Sinead Campbell: My parliamentary experience with OBV


When a young woman is so passionate about both understanding the complex work we live in , but also wanting to play a role in making it a better place, it’s difficult not to want to support and encourage her journey. Sinead Campbell told me;  We talk a lot about politics in my house. My dad’s got very strong opinions, but so do I’.

For one so young I  was completely surprised that she was able to understand complex policy arguments around welfare and welfare reform and she spoke to MP’s such as her hero David Lammy with politeness, but not with servitude. I’m sure her father taught her that. I think whatever this young woman decides to do we’ll be hearing much more about her. My hope is that she will follow her political calling. We could do with many more strong women of colour in the corridors of power.

Simon Woolley


Last Wednesday, I was invited by the Director of Operation Black vote, Simon Woolley, to attend a roundtable hosted by David Lammy MP and the Race APPG to discuss policies on welfare reform in relation to BAME groups. I was very excited to have the opportunity to attend this meeting not only because I feel passionately about the fair treatment for ethnic minorities within the current political and social climate of the UK today, but because I was also interested in gaining insight into life within Parliament.

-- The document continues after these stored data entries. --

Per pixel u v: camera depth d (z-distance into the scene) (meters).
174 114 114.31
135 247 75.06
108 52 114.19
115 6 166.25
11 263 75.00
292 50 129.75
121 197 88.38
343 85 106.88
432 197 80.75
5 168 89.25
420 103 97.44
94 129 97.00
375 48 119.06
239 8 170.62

As a 17 year old A level student, I, like most people, had never entered the Houses of Parliament before this experience and my knowledge of the environment had been based primarily on what is presented in news sources and on TV. Given this, I came into this experience with the idea that the workings of an MP can almost seem far removed from the lives of ordinary citizens. However, David Lammy contradicted these preconceived assumptions. It was encouraging to see a politician who genuinely cares and advocates for equal rights for all communities. His passion and outspokenness regarding the recent Windrush scandal was also apparent in the meeting when addressing the marginalisation of ethnic minority groups affected by policies on welfare reform.

However, this wasn’t approached from a generic or generalised perspective, rather OBV and other human rights organisations in attendance were not only able to identify specific problem areas, such as the under-representation of data regarding Roma groups and the disproportionate effects of the two-child limit policy on certain ethnic groups who have larger families, but also propose ideas and alternative policy recommendations. What I found to be most interesting during the round table was the emphasis on suggesting welfare policies that would help struggling ethnic minority groups rather than strongly sanction or penalize them for the flimsiest of reasons. For example, stopping benefit for turning up late. It was inspiring to be surrounded by a group of people in a parliamentary environment who are truly willing to improve the lives of BAME groups negatively impacted by an unforgiving political system, highlighting the necessity of political action when tackling racial problems in society.

My experience of shadowing Simon Woolley in Parliament was eye-opening and has further encouraged me to campaign for equal human rights. Moving forward, I recognise that even though the racial injustices faced by BAME groups are intricate and deep rooted, this only further enhances the necessity of actively pushing for political change to create a fairer society.

I would like to thank Simon for providing me with such an invaluable opportunity which has reinforced my passion and awareness of the need for social justice for minority groups.